Token hashes match `backend/internal/session` (`hex(sha256(token))`), so the seeded
sessions resolve. Every row is tagged with the `lt:` marker for cleanup.
2. **Drive** (edge protocol over h2c): assembles real 24 player games via the
invitation flow (`invitation.create``invitation.accept`, no robots), then runs
each player's turn loop — poll `game.state`, replay `game.history`, generate a legal
**mid-ranked** move with the embedded `scrabble-solver`, and `game.submit_play`
(or pass/exchange). A fraction of turns exercise nudge / chat / check-word / draft /
profile-update / stats. Each player also holds a live `Subscribe` stream. The
moderate ramp is **50 → 200 → 500** concurrent players, ~12 min per step.
3. **Hammer**: drives `games.list` from one account far above the per-user rate limit
to verify the limiter holds (`rate_limited` results) and measure its cost.
4. **Report**: per-operation latency percentiles, throughput, result-code breakdown,
live-event tally and the aggregate error rate.

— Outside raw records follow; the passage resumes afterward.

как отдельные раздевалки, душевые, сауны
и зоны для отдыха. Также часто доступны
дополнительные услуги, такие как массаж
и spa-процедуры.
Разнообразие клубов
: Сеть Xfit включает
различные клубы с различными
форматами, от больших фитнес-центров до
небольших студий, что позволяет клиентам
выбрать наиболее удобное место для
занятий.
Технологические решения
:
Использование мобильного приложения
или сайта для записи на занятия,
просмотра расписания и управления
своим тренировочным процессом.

The driver runs the solver **locally** because the edge protocol carries no board: the
client reconstructs it from decoded history (the same invariant as the UI).
## Connection model
The harness reaches Postgres and the gateway directly, so run it as a one-shot
container on the contour's docker network (this bypasses the host→gateway hairpin):
```sh
# from the repo root
docker build -f loadtest/Dockerfile -t scrabble-loadtest .
docker run --rm --name scrabble-loadtest --network scrabble-internal \
-e POSTGRES_PASSWORD="$TEST_POSTGRES_PASSWORD" \
scrabble-loadtest run
```
Defaults assume the contour service names: `postgres:5432` and `gateway:8081`. The
DAWGs are baked into the image (`/opt/dawg`, pinned to the dictionary release). Run with
`--name scrabble-loadtest` so the harness's own CPU/memory show up as a `scrabble-*`
series in cAdvisor (keeping it separable from the system under test). Capture the
resource baseline from the Grafana **Scrabble — Resources** dashboard
(cAdvisor + postgres_exporter) while the run is in progress.
## Commands & flags
```
loadtest run [flags] seed, drive the ramp + hammer, print the report
loadtest cleanup [flags] delete everything the harness seeded (matched by the lt: marker)
```
Key `run` flags (env in parentheses):
| flag | default | meaning |
|------|---------|---------|
| `--gateway` (`LOADTEST_GATEWAY_URL`) | `http://gateway:8081` | gateway base URL |
| `--dsn` (`LOADTEST_DSN`) | from `POSTGRES_*` | backend Postgres DSN (schema `backend`) |
| `--dawg` (`LOADTEST_DAWG_DIR`) | `/dawg` (image: `/opt/dawg`) | committed `*.dawg` directory |
| `--durable` / `--guest` | `10000` / `1000` | accounts to seed |
| `--steps` | `50,200,500` | concurrent-player ramp steps |
| `--step-dur` | `12m` | hold time per step |
| `--games-per-player` | `0` (random 35) | target concurrent games per player |
| `--tick` | `800ms` | per-player op cadence (keeps a player under the per-user limit) |
| `--secondary-prob` | `0.08` | chance per tick of a non-move op |
| `--hammer-workers` / `--hammer-dur` | `20` / `15s` | gateway-hammer (0 workers disables) |
| `--reset` / `--cleanup` | `false` | delete harness rows before / after the run |
`run` re-seeds every time (plaintext tokens are never stored), so pass `--reset` to
clear a prior run's rows first. The authoritative hard reset of the contour remains the
DB wipe (`DROP SCHEMA backend CASCADE` + backend restart).
## Build & test
```sh
go build ./loadtest/...
go vet ./loadtest/...
BACKEND_DICT_DIR=../scrabble-solver/dawg go test -count=1 ./loadtest/...
```
The DAWG-backed `moves` test runs only when `BACKEND_DICT_DIR` is set (as the engine
tests use); the pure logic (hashing, board replay, rack build, move selection, report)
runs unconditionally.
## Caveat
The harness shares the host CPU with the contour, so the early-pass resource baseline
is read with the harness's own container series in mind; a cleaner number on separate
hardware is an R7 goal. The moderate ramp keeps the generator from being the bottleneck.